===== TEXTE FOURNI =====

Georges Gusdorf, spécialiste de l'autobiographie, a été très dur pour RB par RB'': c'est une parodie d'autobiographie, une fuite, sans recherche de cohérence, sans récit. Il s'agit de fragments non sertis. Pas de récit (on pense à Proust qui a passé la fin de sa vie à sertir les passages qu'il avait déjà écrit.)

Fragments non sertis, pas de récit : c'est ce à quoi on assiste aujourd'hui.

  • Najda de Breton: pour la semaine prochaine. Apparition de la photographie comme élément central.

séminaire 2 : Franck Lestringant - Témoigner au siècle des Réformes : le témoin et le martyr

Ceci ne sont que des notes pour moi-même. Je vous renvoie à sejan pour une recension minutieuse.


13 janvier 2008

Agrippa d'Aubigné (protestant) : «Ce n'est pas la peine qui fait le martyr, c'est la cause.»

=====

CONSIGNE 1: D'après le texte fourni, dans quel domaine Georges Gusdorf est-il spécialiste ?
CONSIGNE 2: Reprenez sous forme de liste le paragraphe du texte fourni qui commence par « Georges Gusdorf, spécialiste de l'autobiographie », en gardant ses faits essentiels.
CONSIGNE 3: Écrivez la suite du texte fourni après sa dernière phrase, la citation d'Agrippa d'Aubigné.
Les lignes placées plus bas ne sont pas utiles ici.

===== DONNÉES =====

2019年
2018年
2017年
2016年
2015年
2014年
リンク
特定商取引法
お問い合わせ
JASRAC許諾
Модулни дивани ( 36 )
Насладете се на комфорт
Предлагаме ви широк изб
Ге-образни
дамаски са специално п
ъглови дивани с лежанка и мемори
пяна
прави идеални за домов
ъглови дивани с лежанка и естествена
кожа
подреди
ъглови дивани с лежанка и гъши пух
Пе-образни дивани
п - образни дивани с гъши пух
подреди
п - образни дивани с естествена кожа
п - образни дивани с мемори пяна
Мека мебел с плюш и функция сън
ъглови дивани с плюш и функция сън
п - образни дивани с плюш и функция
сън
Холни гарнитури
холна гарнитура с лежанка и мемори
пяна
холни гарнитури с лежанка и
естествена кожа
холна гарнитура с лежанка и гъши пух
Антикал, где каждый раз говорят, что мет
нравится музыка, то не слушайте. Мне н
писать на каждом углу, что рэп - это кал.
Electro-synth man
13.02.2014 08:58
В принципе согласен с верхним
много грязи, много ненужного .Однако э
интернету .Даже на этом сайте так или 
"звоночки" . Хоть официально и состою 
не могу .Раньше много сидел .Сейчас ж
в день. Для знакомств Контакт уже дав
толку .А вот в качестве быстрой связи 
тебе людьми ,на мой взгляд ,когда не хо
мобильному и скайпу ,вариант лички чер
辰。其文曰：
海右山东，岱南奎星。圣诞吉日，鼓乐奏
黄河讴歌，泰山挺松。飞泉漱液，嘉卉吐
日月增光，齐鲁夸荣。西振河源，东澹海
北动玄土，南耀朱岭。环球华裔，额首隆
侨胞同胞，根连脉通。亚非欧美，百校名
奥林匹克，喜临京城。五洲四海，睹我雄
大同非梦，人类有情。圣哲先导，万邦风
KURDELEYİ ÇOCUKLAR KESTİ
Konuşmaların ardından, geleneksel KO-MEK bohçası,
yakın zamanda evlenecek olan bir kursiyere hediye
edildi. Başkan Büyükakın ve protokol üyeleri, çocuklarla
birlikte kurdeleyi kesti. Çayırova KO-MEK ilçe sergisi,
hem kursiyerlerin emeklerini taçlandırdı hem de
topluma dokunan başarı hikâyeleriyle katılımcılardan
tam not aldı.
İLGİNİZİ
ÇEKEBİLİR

=====

RÉPONSE 1: Il est spécialiste de l'autobiographie.

RÉPONSE 2:
- Georges Gusdorf, spécialiste de l'autobiographie, s'est montré très dur envers « RB par RB ».
- Il y voit une parodie d'autobiographie et une fuite.
- L'ouvrage ne recherche pas la cohérence et ne comporte pas de récit.
- Il se compose de fragments non sertis.
- Proust est évoqué en contrepoint : il a passé la fin de sa vie à sertir des passages déjà écrits.

RÉPONSE 3:
Toutes les victimes ne sont pas martyrs. On songe aux homosexuels qui se sont suicidés en silence. Avec Corydon, Gide espère écrire un témoignage qui sauvera des vies.

l'histor / le martus : l'historien / le martyr
- l'historien: celui qui a vu. Un œil qui écrit. Il pèse les deux parties, ajoute le passé au présent et se tourne vers l'avenir.
- le martyr : une vérité engagée.

François Hartog pense qu'à notre époque le témoin tend à prendre le pas sur l'historien.

13 janvier 2009 - La littérature doit être impersonnelle

Le compte-rendu exhaustif est chez sejan.

Blanchot: s'il y a de la vie, il n'y a pas d'œuvre. Ecrire la vie: une naïveté. La vie ne précède pas la littérature.
Le langage est le non-moi, ce qui ne coïncide pas avec le moi.
Blanchot après 1940: "absence d'être". «Je me nomme, c'est prononcer mon chant funèbre».
cf. Brunetière: la littérature est impersonnelle. Blanchot note à propos de Kafka: Kafka remarque dans son journal qu'il est entré en littérature dès qu'il a pu substituer le il au je.
Blanchot: «Celui qui ne fait rien de sa vie écrit qu'il ne fait rien et voilà donc quelque chose de fait.»

Pourquoi des gens comme Virginia Woolf ont tenu un journal? Parce que la littérature fait peur. On conserve un journal pour garder un contact avec soi.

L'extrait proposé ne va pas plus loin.